[rollei_list] Re: Final Rolleiwide Rebuild update

  • From: "Richard Knoppow" <dickburk@xxxxxxxxxxxxx>
  • To: <rollei_list@xxxxxxxxxxxxx>
  • Date: Sat, 4 Sep 2010 14:35:52 -0700


----- Original Message ----- From: "Allan Derickson" <alland435@xxxxxxxxxxx>
To: <rollei_list@xxxxxxxxxxxxx>
Sent: Saturday, September 04, 2010 2:18 PM
Subject: [rollei_list] Final Rolleiwide Rebuild update


To finish up what I call my "shoestring Rolleiwide" project:



The infinity focus was off so here is how I went about adjusting it:I took the back off and also the cover of the focusing knob, exposing the adjusting nut. I took an old screwdriver of the appropriate size and ground it to a fork shape that fit the slotted nut. I took a piece of glass from a 6x6 slide mount and put three strips of frosted cellophane tape on it. I made some ink marks with a fine tip pen and for good measure also made some cuts in the tape with a razor blade. I then placed the glass on the film rails and held it in place with a couple of wood strips and rubber bands. I set the camera on a table with a window behind it. I then took a Nikon FM2n with a 300mm lens set at infinity and aimed it at the Rollei's taking lens. Looking through the Nikon's viewfinder gave me a highly magnified view of the taped glass plate and its marks. By loosening and tightening the focusing knob nut I was able to bring the marks into sharp focus with the
knob at the infinity stop.



Next I adjusted the viewing lens as best I could to match the infinity focus.
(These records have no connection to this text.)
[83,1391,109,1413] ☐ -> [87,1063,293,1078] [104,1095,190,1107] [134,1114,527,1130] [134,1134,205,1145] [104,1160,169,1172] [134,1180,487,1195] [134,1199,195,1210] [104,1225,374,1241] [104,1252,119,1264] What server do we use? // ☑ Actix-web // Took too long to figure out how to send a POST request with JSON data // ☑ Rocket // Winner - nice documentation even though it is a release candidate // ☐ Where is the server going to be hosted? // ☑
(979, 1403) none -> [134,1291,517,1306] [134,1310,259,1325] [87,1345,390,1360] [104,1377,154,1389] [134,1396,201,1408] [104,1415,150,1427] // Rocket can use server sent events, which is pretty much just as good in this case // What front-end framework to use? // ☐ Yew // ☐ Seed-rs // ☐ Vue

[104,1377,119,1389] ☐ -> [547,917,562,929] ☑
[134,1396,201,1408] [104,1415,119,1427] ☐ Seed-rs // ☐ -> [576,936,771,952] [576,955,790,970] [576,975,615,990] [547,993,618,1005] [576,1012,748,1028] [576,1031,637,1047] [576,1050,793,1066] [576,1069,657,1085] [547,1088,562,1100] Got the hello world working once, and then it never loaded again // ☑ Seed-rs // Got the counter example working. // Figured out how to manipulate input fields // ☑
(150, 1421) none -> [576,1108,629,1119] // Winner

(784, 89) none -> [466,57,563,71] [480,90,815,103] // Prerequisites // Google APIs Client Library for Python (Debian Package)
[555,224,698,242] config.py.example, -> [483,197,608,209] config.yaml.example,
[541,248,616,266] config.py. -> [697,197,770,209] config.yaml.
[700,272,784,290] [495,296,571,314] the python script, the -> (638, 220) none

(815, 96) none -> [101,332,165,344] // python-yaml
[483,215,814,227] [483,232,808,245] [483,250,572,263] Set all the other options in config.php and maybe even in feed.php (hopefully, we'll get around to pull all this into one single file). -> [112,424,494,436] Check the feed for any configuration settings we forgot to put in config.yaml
Because I felt I was more likely to use large apertures at close distances I also wanted to check this at focusing knob's minimum stop. I set up a tape measure on a table at a very slight angle so that the markings would be visible in a print. With the focus at its closest setting I took a picture and noted the distance that was in focus in the viewfinder. After developing the film I found that my adjustment had been correct (the closest
focus was 23 1/2 inches at f/4).



Now I was ready to put the new leather covering on. I had repainted the metal parts with some slight changes to the original finish. I used high gloss lacquer on the lens barrels and rim around the wind lever. The rest was semi-gloss which closely matched the factory paint. The replacement covering from Cameraleather is very nice but it is not an exact match to the factory covering. I purchased a new old stock back from Kohs so I could easily compare the two. They have a very similar sheen - quite shiny and very different from my 1971 3.5F which is duller. The grain pattern of the replacement is coarser and "flatter" as if it is pressed more. The cut of the new leather was very precise and it fit well. I was careful to remove all the old glue to give the new stuff an absolutely clean and flat surface to adhere to. It is self adhering with a very aggressive heat sensitive
adhesive.



I'm extremely happy with the camera's appearance now. While not perfect it's much better looking than the hard used studio tool I purchased.



Everything is functioning well. I'm going to use it for a while then decide whether I want to go further into it or send it out for a deeper cleaning and adjustment of the wind and focusing mechanisms. Both feel smooth and work well now. I was able to clean and lubricate the wind parts which are
critical to the frame counting and spacing.